**Opdracht 1**
Beantwoord de volgende vragen over het documentfragment.
(a) Op welke manier had Party Light de eigendom verworven?
(b) Op grond van welk artikel is de beschikkingsonbevoegdheid niet geheeld?
(c) Waarom wordt de toevoeging over verwijdering uit de kadastrale registers niet toegewezen?
**Opdracht 2**
Vertaal de volgende zin uit het documentfragment in het Engels: "Immers, ten tijde van de levering was Lawaetz haar eigendom verloren doordat Party Light de eigendom had verworven middels verkrijgende verjaring."
**Opdracht 3**
Noem alle partijen die in het documentfragment bij naam worden genoemd.

-------- Documentfragment

Het is juist dat PFF geleverd heeft gekregen van een beschikkingsonbevoegde. Immers, ten tijde van de levering was Lawaetz haar eigendom verloren doordat Party Light de eigendom had verworven middels verkrijgende verjaring. Deze beschikkingsonbevoegdheid is niet geheeld op grond van art. 3:88 BW omdat a) geen sprake is van goede trouw van verkrijger PFF (PFF wist of behoorde te weten dat Lawaetz geen eigenaar meer was ten tijde van de koop en levering) en b) de onbevoegdheid niet voortvloeit uit de ongeldigheid van een vroegere overdracht, die niet het gevolg was van onbevoegdheid van de toenmalige vervreemder. Dit betekent dat de vordering toewijsbaar is. Dit brengt mee dat ook vordering IV toewijsbaar is, met uitzondering van de toevoeging “verwijdering uit de kadastrale registers geboden is, met dien verstande dat met dit vonnis de kadastrale aanpassing verzocht kan worden”, nu dit niet nodig is om dit vonnis te kunnen executeren.
Vordering VI
4.14.

----------------
-------- Aangeleverde lijst

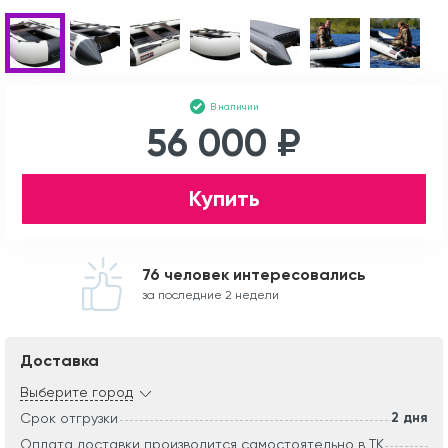
В наличии
56 000 ₽
Купить
76 человек интересовались
за последние 2 недели
Доставка
Выберите город
2 дня
Срок отгрузки
Оплата доставки производится самостоятельно в ТК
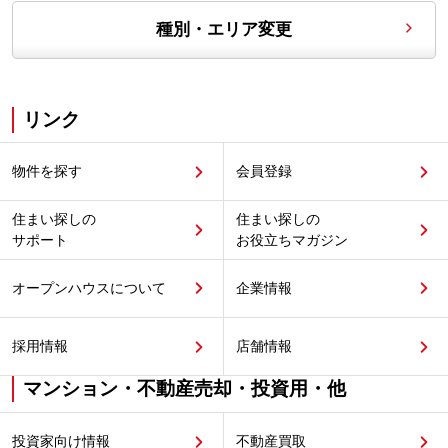
種別・エリア変更
リンク
物件を探す
会員登録
住まい探しの
住まい探しの
サポート
お役立ちマガジン
オープンハウスについて
企業情報
採用情報
店舗情報
マンション・不動産売却・投資用・他
投資家向け情報
不動産買取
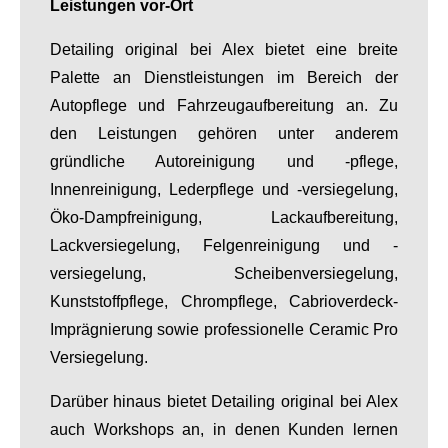
Leistungen vor-Ort
Detailing original bei Alex bietet eine breite
Palette an Dienstleistungen im Bereich der
Autopflege und Fahrzeugaufbereitung an. Zu
den Leistungen gehören unter anderem
gründliche Autoreinigung und -pflege,
Innenreinigung, Lederpflege und -versiegelung,
Öko-Dampfreinigung, Lackaufbereitung,
Lackversiegelung, Felgenreinigung und -
versiegelung, Scheibenversiegelung,
Kunststoffpflege, Chrompflege, Cabrioverdeck-
Imprägnierung sowie professionelle Ceramic Pro
Versiegelung.
Darüber hinaus bietet Detailing original bei Alex
auch Workshops an, in denen Kunden lernen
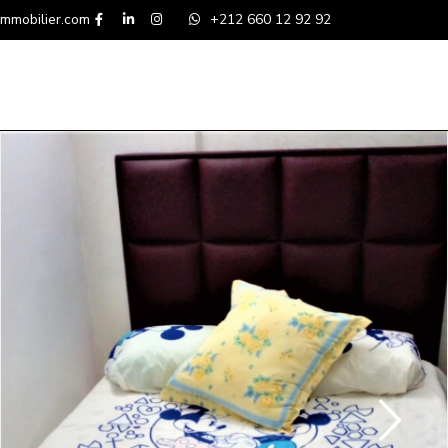
mmobilier.com
+212 660 12 92 92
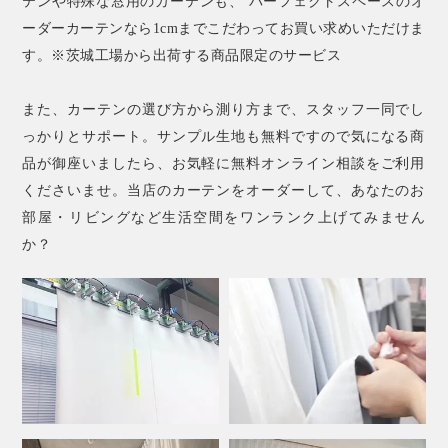
テンや特殊な窓用のカーテンも、 パーフェクトスペースのオ
ーダーカーテンなら1cmまでこだわってお買い求めいただけま
す。※茨城工場から出荷する商品限定のサービス
また、カーテンの選び方から測り方まで、スタッフ一同でし
っかりとサポート。サンプル生地も無料ですので気になる商
品が御座いましたら、お気軽に無料オンライン相談をご利用
くださいませ。当店のカーテンをオーダーして、あなたのお
部屋・リビングなど生活空間をワンランク上げてみません
か？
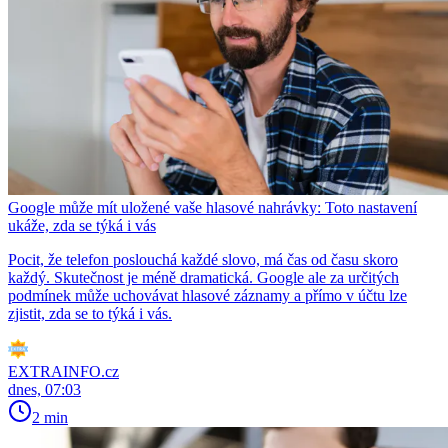
Google může mít uložené vaše hlasové nahrávky: Toto nastavení
ukáže, zda se týká i vás
Pocit, že telefon poslouchá každé slovo, má čas od času skoro
každý. Skutečnost je méně dramatická. Google ale za určitých
podmínek může uchovávat hlasové záznamy a přímo v účtu lze
zjistit, zda se to týká i vás.
EXTRAINFO.cz
dnes, 07:03
2 min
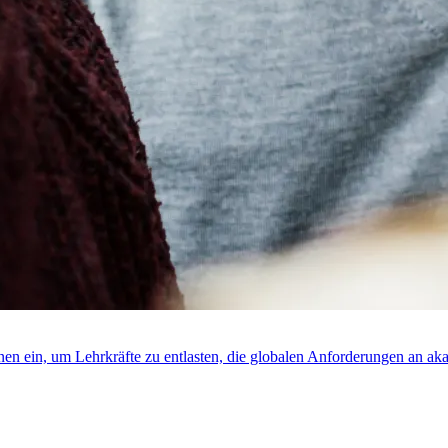
rnen ein, um Lehrkräfte zu entlasten, die globalen Anforderungen an ak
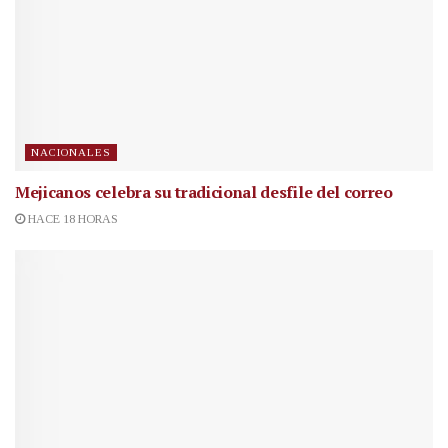
NACIONALES
Mejicanos celebra su tradicional desfile del correo
HACE 18 HORAS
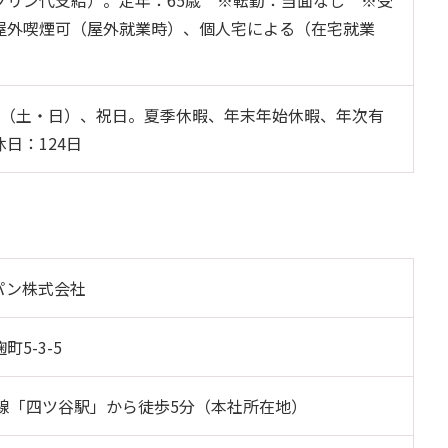
ソリン代支給）。定年：65歳 ※転勤：当面なし ※受
屋外喫煙可（屋外就業時）、個人宅による（在宅就業
制（土・日）、祝日。夏季休暇、年末年始休暇、年次有
日：124日
パン株式会社
5-3-5
武線「四ツ谷駅」から徒歩5分（本社所在地）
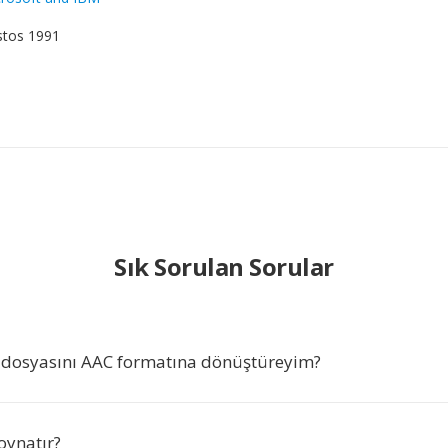
stos 1991
Sık Sorulan Sorular
dosyasını AAC formatına dönüştüreyim?
oynatır?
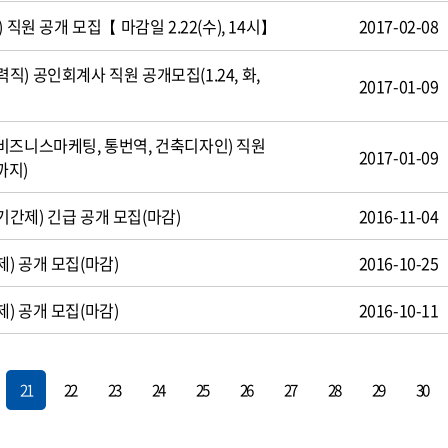
 직원 공개 모집【 마감일 2.22(수), 14시】
2017-02-08
) 공인회계사 직원 공개모집(1.24, 화,
2017-01-09
비즈니스마케팅, 통번역, 건축디자인) 직원
2017-01-09
까지)
간제) 긴급 공개 모집(마감)
2016-11-04
) 공개 모집(마감)
2016-10-25
) 공개 모집(마감)
2016-10-11
21
22
23
24
25
26
27
28
29
30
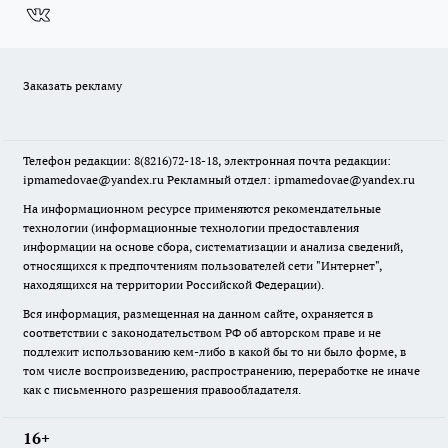
Заказать рекламу
Телефон редакции: 8(8216)72-18-18, электронная почта редакции:
ipmamedovae@yandex.ru Рекламный отдел: ipmamedovae@yandex.ru
На информационном ресурсе применяются рекомендательные
технологии (информационные технологии предоставления
информации на основе сбора, систематизации и анализа сведений,
относящихся к предпочтениям пользователей сети "Интернет",
находящихся на территории Российской Федерации).
Вся информация, размещенная на данном сайте, охраняется в
соответствии с законодательством РФ об авторском праве и не
подлежит использованию кем-либо в какой бы то ни было форме, в
том числе воспроизведению, распространению, переработке не иначе
как с письменного разрешения правообладателя.
16+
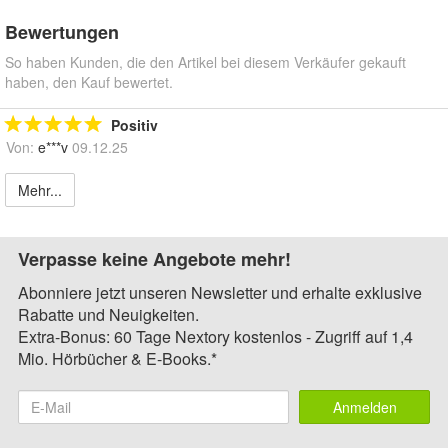
Bewertungen
So haben Kunden, die den Artikel bei diesem Verkäufer gekauft
haben, den Kauf bewertet.
Positiv
Von:
e***v
09.12.25
Mehr...
Verpasse keine Angebote mehr!
Abonniere jetzt unseren Newsletter und erhalte exklusive
Rabatte und Neuigkeiten.
Extra-Bonus: 60 Tage Nextory kostenlos - Zugriff auf 1,4
Mio. Hörbücher & E-Books.*
Anmelden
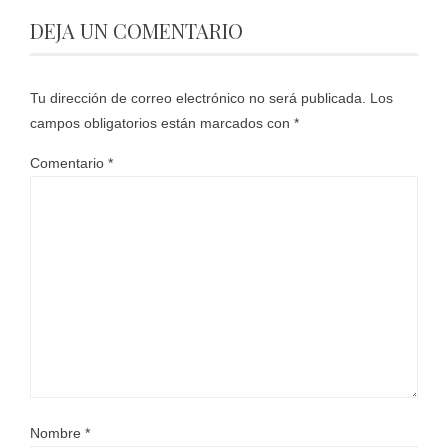
DEJA UN COMENTARIO
Tu dirección de correo electrónico no será publicada.
Los
campos obligatorios están marcados con
*
Comentario
*
Nombre
*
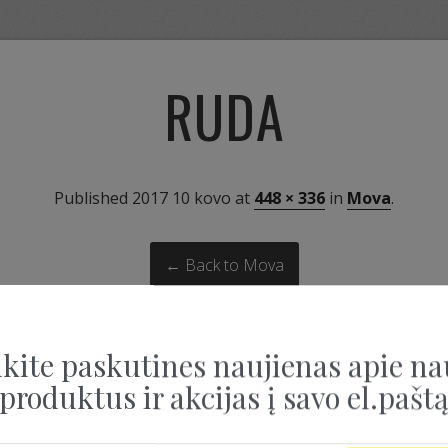
RUDA
Published
2017 10 kovo
at
448 × 336
in
Mova
.
← Back to Mova
kite paskutines naujienas apie na
produktus ir akcijas į savo el.pašt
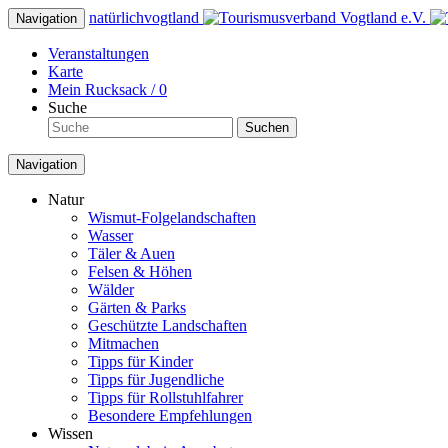
natürlich
vogtland
Navigation
Veranstaltungen
Karte
Mein Rucksack /
0
Suche
Suchen
Navigation
Natur
Wismut-Folgelandschaften
Wasser
Täler & Auen
Felsen & Höhen
Wälder
Gärten & Parks
Geschützte Landschaften
Mitmachen
Tipps für Kinder
Tipps für Jugendliche
Tipps für Rollstuhlfahrer
Besondere Empfehlungen
Wissen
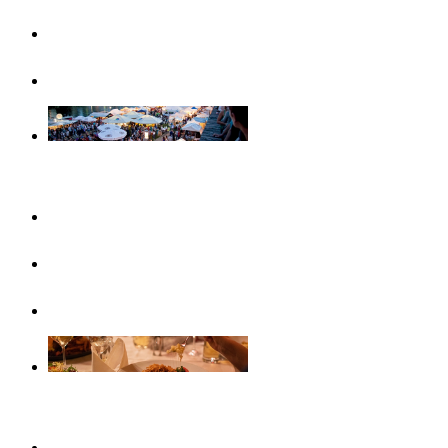
Famiglie
Visite guidate
Eventi
Questo mese
In evidenza
Calendario eventi
Gastronomia
Caffè, gelaterie e colazioni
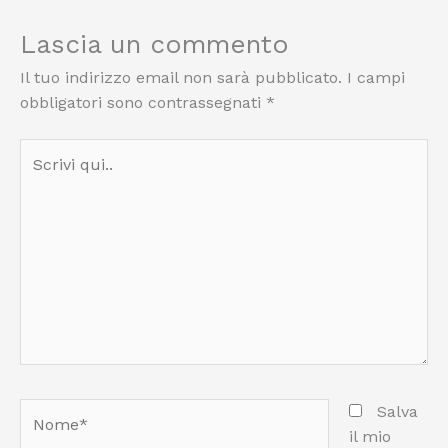
Lascia un commento
Il tuo indirizzo email non sarà pubblicato.
I campi
obbligatori sono contrassegnati
*
Scrivi
qui..
Nome*
Salva
il mio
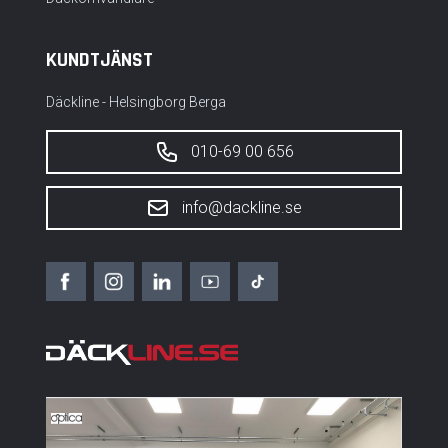
KUNDTJÄNST
Däckline - Helsingborg Berga
010-69 00 656
info@dackline.se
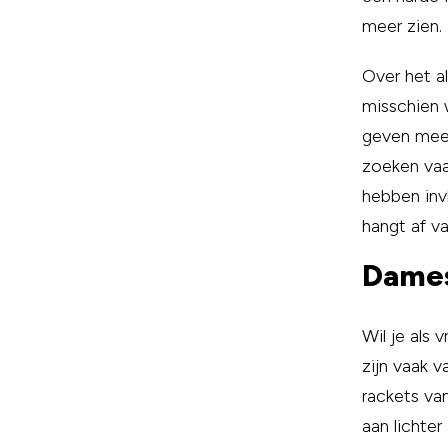
meer zien.
Over het al
misschien 
geven mees
zoeken vaak
hebben inv
hangt af va
Dames
Wil je als
zijn vaak 
rackets va
aan lichter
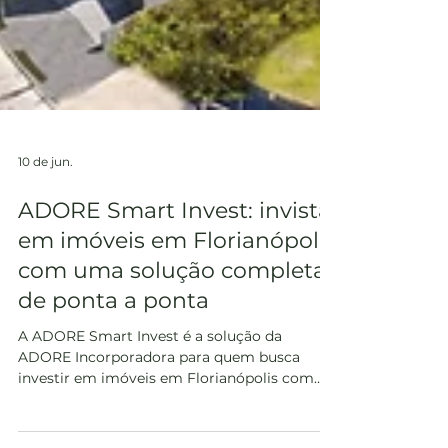
10 de jun.
ADORE Smart Invest: invista
em imóveis em Florianópolis
com uma solução completa
de ponta a ponta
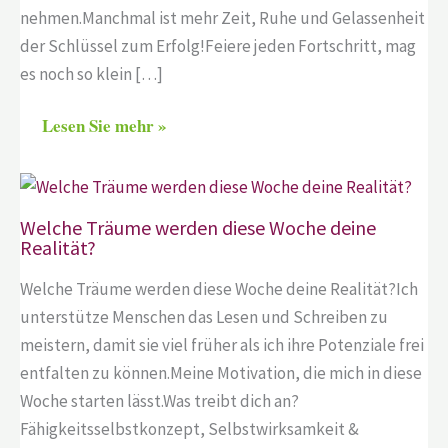
nehmen.Manchmal ist mehr Zeit, Ruhe und Gelassenheit
der Schlüssel zum Erfolg!Feiere jeden Fortschritt, mag
es noch so klein […]
Lesen Sie mehr »
Welche Träume werden diese Woche deine
Realität?
Welche Träume werden diese Woche deine Realität?Ich
unterstütze Menschen das Lesen und Schreiben zu
meistern, damit sie viel früher als ich ihre Potenziale frei
entfalten zu können.Meine Motivation, die mich in diese
Woche starten lässt.Was treibt dich an?
Fähigkeitsselbstkonzept, Selbstwirksamkeit &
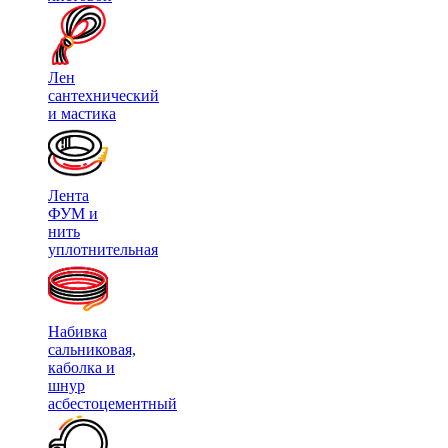
Лен
сантехнический
и мастика
Лента
ФУМ и
нить
уплотнительная
Набивка
сальниковая,
каболка и
шнур
асбестоцементный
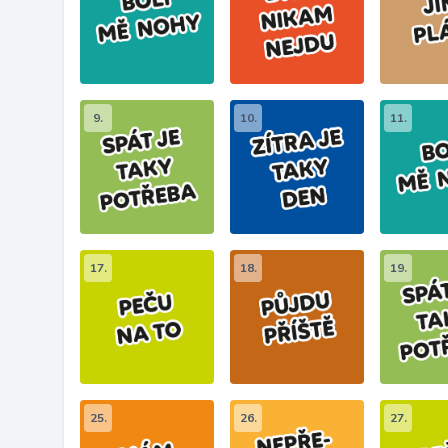
9.
10.
11.
17.
18.
19.
25.
26.
27.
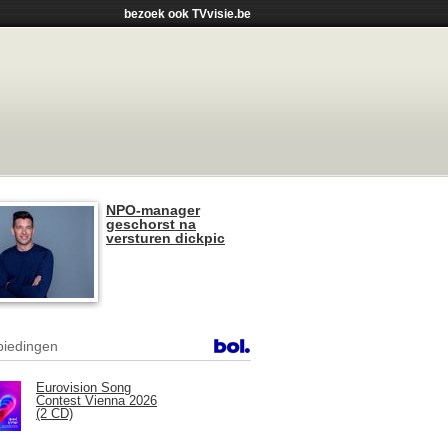
bezoek ook TVvisie.be
NPO-manager
geschorst na
versturen dickpic
iedingen
Eurovision Song
Contest Vienna 2026
(2 CD)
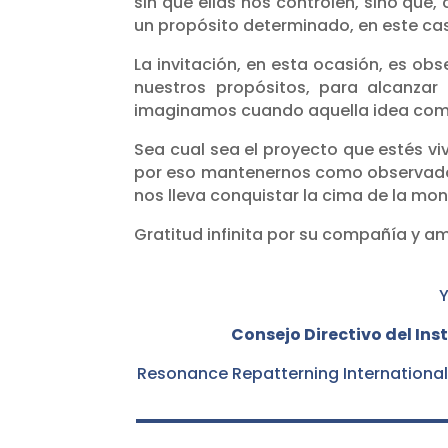
sin que ellas nos controlen, sino que,
un propósito determinado, en este cas
La invitación, en esta ocasión, es obs
nuestros propósitos, para alcanzar
imaginamos cuando aquella idea com
Sea cual sea el proyecto que estés vi
por eso mantenernos como observador
nos lleva conquistar la cima de la mo
Gratitud infinita por su compañía y am
Y
Consejo Directivo del In
Resonance Repatterning International 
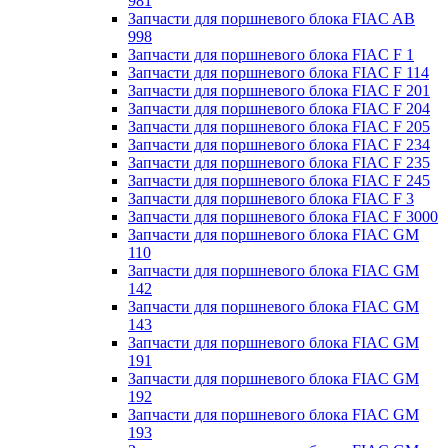
981
Запчасти для поршневого блока FIAC AB
998
Запчасти для поршневого блока FIAC F 1
Запчасти для поршневого блока FIAC F 114
Запчасти для поршневого блока FIAC F 201
Запчасти для поршневого блока FIAC F 204
Запчасти для поршневого блока FIAC F 205
Запчасти для поршневого блока FIAC F 234
Запчасти для поршневого блока FIAC F 235
Запчасти для поршневого блока FIAC F 245
Запчасти для поршневого блока FIAC F 3
Запчасти для поршневого блока FIAC F 3000
Запчасти для поршневого блока FIAC GM
110
Запчасти для поршневого блока FIAC GM
142
Запчасти для поршневого блока FIAC GM
143
Запчасти для поршневого блока FIAC GM
191
Запчасти для поршневого блока FIAC GM
192
Запчасти для поршневого блока FIAC GM
193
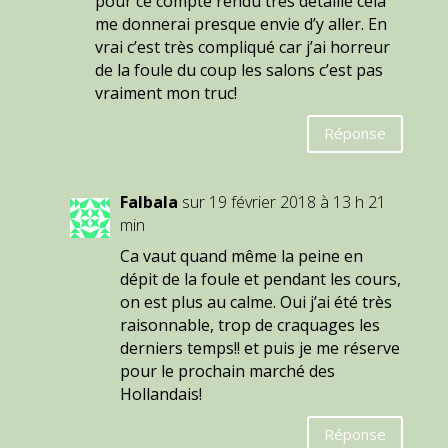
pour ce compte rendu très détaillé cela
me donnerai presque envie d’y aller. En
vrai c’est très compliqué car j’ai horreur
de la foule du coup les salons c’est pas
vraiment mon truc!
Réponse
Falbala
sur 19 février 2018 à 13 h 21
min
Ca vaut quand même la peine en
dépit de la foule et pendant les cours,
on est plus au calme. Oui j’ai été très
raisonnable, trop de craquages les
derniers temps!! et puis je me réserve
pour le prochain marché des
Hollandais!
Réponse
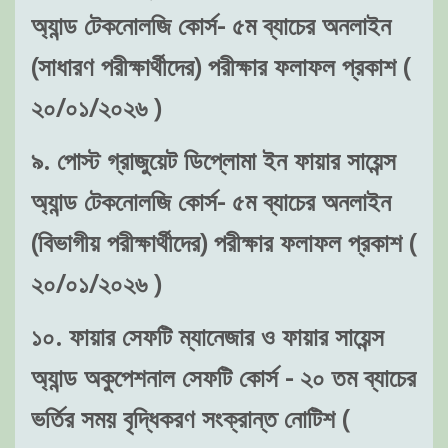
অ্যান্ড টেকনোলজি কোর্স- ৫ম ব্যাচের অনলাইন
(সাধারণ পরীক্ষার্থীদের) পরীক্ষার ফলাফল প্রকাশ (
২০/০১/২০২৬ )
৯. পোস্ট গ্রাজুয়েট ডিপ্লোমা ইন ফায়ার সায়েন্স
অ্যান্ড টেকনোলজি কোর্স- ৫ম ব্যাচের অনলাইন
(বিভাগীয় পরীক্ষার্থীদের) পরীক্ষার ফলাফল প্রকাশ (
২০/০১/২০২৬ )
১০. ফায়ার সেফটি ম্যানেজার ও ফায়ার সায়েন্স
অ্যান্ড অকুপেশনাল সেফটি কোর্স - ২০ তম ব্যাচের
ভর্তির সময় বৃদ্ধিকরণ সংক্রান্ত নোটিশ (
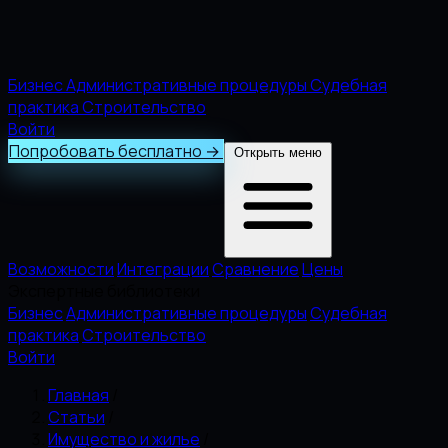
Бизнес
Административные процедуры
Судебная
практика
Строительство
Войти
Попробовать бесплатно
→
Открыть меню
Возможности
Интеграции
Сравнение
Цены
Экспертные библиотеки
Бизнес
Административные процедуры
Судебная
практика
Строительство
Войти
Главная
/
Статьи
/
Имущество и жилье
/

----------------

**Resultaat 1**
(a) Middels verkrijgende verjaring.
(b) Art. 3:88 BW.
(c) Omdat dit niet nodig is om het vonnis te kunnen executeren.

**Resultaat 2**
After all, at the time of the delivery, Lawaetz had lost ownership because Party Light had acquired ownership through acquisitive prescription.

**Resultaat 3**
PFF, Lawaetz, Party Light